Che la carne inquini è ormai una certezza. Ne abbiamo scritto in passato ed esistono infiniti articoli scientifici che convalidano questa tesi. Spesso il dibattito finisce per estremizzarsi ai due poli: chi ha fatto scelte radicali e non accetta neanche derivati animali in modo permanente, i vegani appunto, e chi non riesce proprio a rinunciare alla bistecca e ne va quasi orgoglioso (spesso ridicolizzando la prima categoria). Oggi vorremmo analizzare una terza via possibile. Sta infatti spopolando la moda delle cosiddette diete “part-time”: sempre più persone stanno modificando le proprie abitudini alimentari diventando, per esempio, vegetariani o vegani solo in alcuni momenti del giorno, della settimana o dell’anno. Potrebbe essere una soluzione valida per il clima?
• • •
• [Cosa si chiede]:
**a)** Secondo il testo sulle diete part-time, in quali momenti alcune persone diventano vegetariane o vegane?
**b)** Ricopia dal testo sulle diete part-time tutto ciò che va da "Che la carne" giù fino a "per il clima?".

• [Dati grezzi]:
• • •
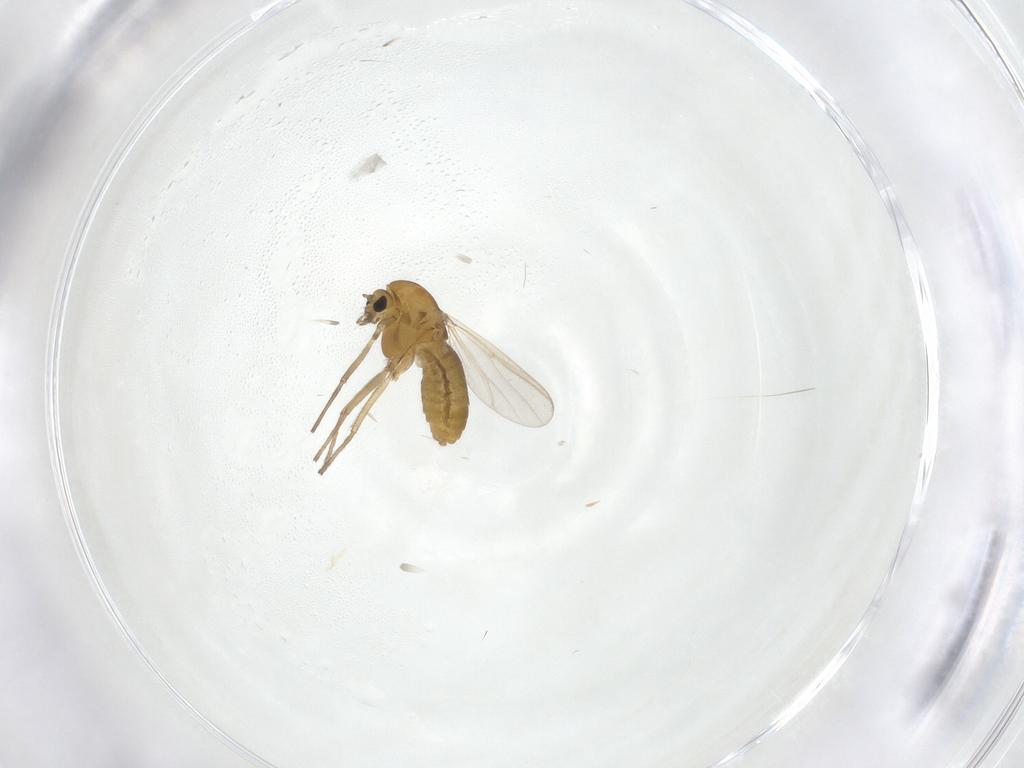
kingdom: Animalia
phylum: Arthropoda
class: Insecta
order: Diptera
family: Chironomidae
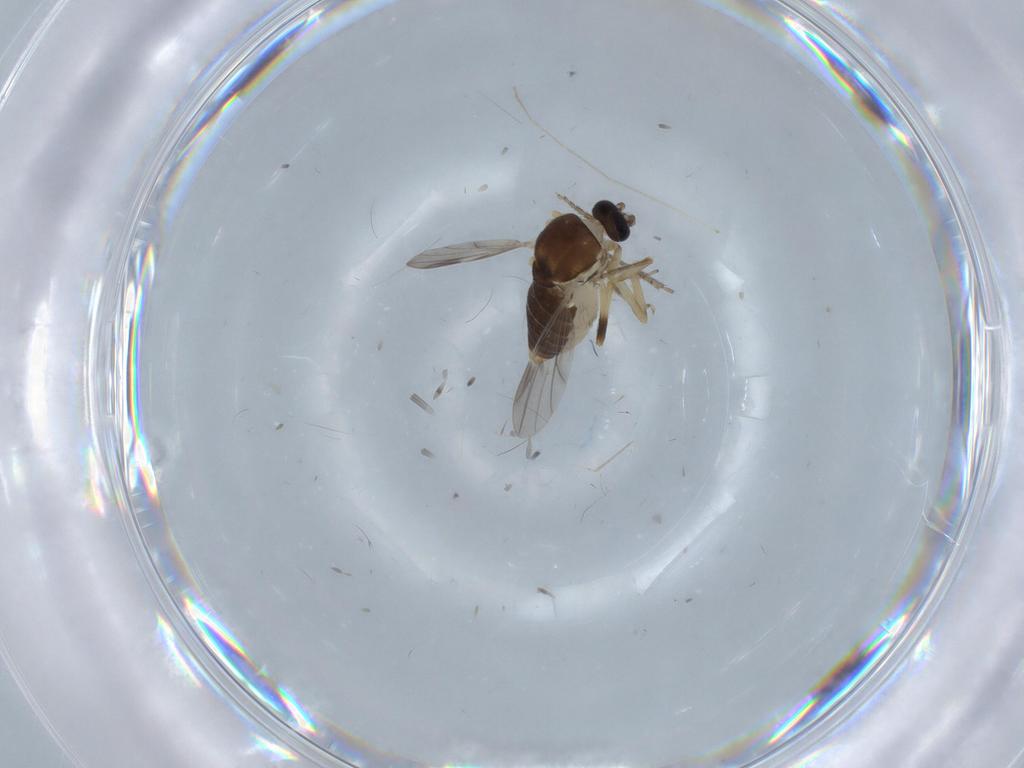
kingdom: Animalia
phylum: Arthropoda
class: Insecta
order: Diptera
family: Ceratopogonidae
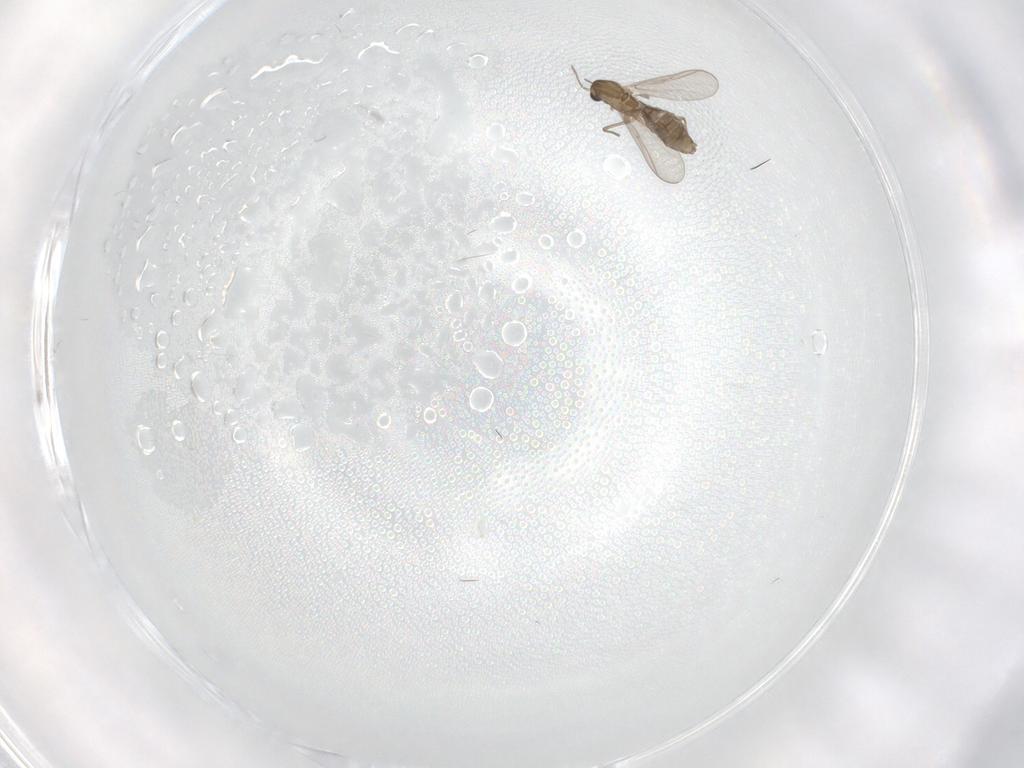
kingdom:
• • •
• [Soluzioni]:
**a)** Solo in alcuni momenti del giorno, della settimana o dell'anno.

**b)**
Che la carne inquini è ormai una certezza. Ne abbiamo scritto in passato ed esistono infiniti articoli scientifici che convalidano questa tesi. Spesso il dibattito finisce per estremizzarsi ai due poli: chi ha fatto scelte radicali e non accetta neanche derivati animali in modo permanente, i vegani appunto, e chi non riesce proprio a rinunciare alla bistecca e ne va quasi orgoglioso (spesso ridicolizzando la prima categoria). Oggi vorremmo analizzare una terza via possibile. Sta infatti spopolando la moda delle cosiddette diete “part-time”: sempre più persone stanno modificando le proprie abitudini alimentari diventando, per esempio, vegetariani o vegani solo in alcuni momenti del giorno, della settimana o dell’anno. Potrebbe essere una soluzione valida per il clima?